- **WORK TO BE COMPLETED**: Set out the listing word for word. End with the line that contains "(IHC) of renal".

- **DATA PROVIDED**:

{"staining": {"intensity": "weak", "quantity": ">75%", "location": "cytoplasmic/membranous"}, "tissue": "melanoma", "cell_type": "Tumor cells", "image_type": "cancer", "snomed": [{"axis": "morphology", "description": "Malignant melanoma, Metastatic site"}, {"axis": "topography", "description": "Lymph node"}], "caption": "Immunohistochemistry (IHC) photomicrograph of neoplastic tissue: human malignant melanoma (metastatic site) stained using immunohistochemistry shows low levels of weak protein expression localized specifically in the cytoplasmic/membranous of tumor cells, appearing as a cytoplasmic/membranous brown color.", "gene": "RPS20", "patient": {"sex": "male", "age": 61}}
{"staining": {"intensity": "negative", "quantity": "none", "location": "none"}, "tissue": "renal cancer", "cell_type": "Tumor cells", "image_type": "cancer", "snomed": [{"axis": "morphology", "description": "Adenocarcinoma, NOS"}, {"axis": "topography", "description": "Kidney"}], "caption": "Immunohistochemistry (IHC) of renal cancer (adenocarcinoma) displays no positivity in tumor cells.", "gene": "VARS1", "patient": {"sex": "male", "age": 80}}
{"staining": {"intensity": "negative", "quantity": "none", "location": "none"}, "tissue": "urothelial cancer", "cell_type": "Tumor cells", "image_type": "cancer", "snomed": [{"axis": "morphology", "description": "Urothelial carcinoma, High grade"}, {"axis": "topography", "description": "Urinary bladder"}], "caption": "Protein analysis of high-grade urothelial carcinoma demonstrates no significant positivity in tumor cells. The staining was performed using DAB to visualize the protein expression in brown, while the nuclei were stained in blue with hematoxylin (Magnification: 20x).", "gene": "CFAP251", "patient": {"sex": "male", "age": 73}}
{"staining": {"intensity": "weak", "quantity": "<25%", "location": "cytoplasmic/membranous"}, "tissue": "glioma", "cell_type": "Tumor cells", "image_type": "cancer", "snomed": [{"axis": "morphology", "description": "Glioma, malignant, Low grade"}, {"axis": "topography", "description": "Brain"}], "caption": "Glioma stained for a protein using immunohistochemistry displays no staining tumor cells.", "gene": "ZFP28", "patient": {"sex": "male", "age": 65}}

- **EXPECTED ANSWER**:
{"staining": {"intensity": "weak", "quantity": ">75%", "location": "cytoplasmic/membranous"}, "tissue": "melanoma", "cell_type": "Tumor cells", "image_type": "cancer", "snomed": [{"axis": "morphology", "description": "Malignant melanoma, Metastatic site"}, {"axis": "topography", "description": "Lymph node"}], "caption": "Immunohistochemistry (IHC) photomicrograph of neoplastic tissue: human malignant melanoma (metastatic site) stained using immunohistochemistry shows low levels of weak protein expression localized specifically in the cytoplasmic/membranous of tumor cells, appearing as a cytoplasmic/membranous brown color.", "gene": "RPS20", "patient": {"sex": "male", "age": 61}}
{"staining": {"intensity": "negative", "quantity": "none", "location": "none"}, "tissue": "renal cancer", "cell_type": "Tumor cells", "image_type": "cancer", "snomed": [{"axis": "morphology", "description": "Adenocarcinoma, NOS"}, {"axis": "topography", "description": "Kidney"}], "caption": "Immunohistochemistry (IHC) of renal cancer (adenocarcinoma) displays no positivity in tumor cells.", "gene": "VARS1", "patient": {"sex": "male", "age": 80}}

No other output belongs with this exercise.